• _Task prompt_
Images aside, the whole listing should be written out word for word.

Start of Extracted records

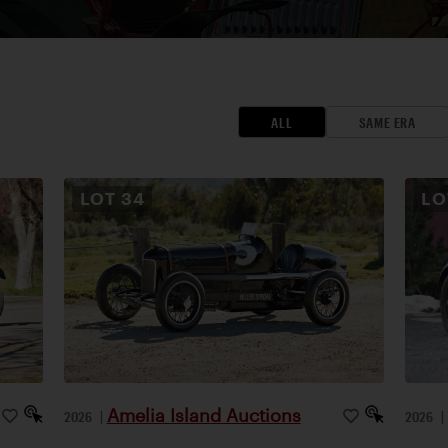
ALL
SAME ERA
LOT
34
L
Amelia Island Auctions
2026
|
2026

End of Extracted records

• _Written answer_
ALL
SAME ERA
LOT
34
L
Amelia Island Auctions
2026
|
2026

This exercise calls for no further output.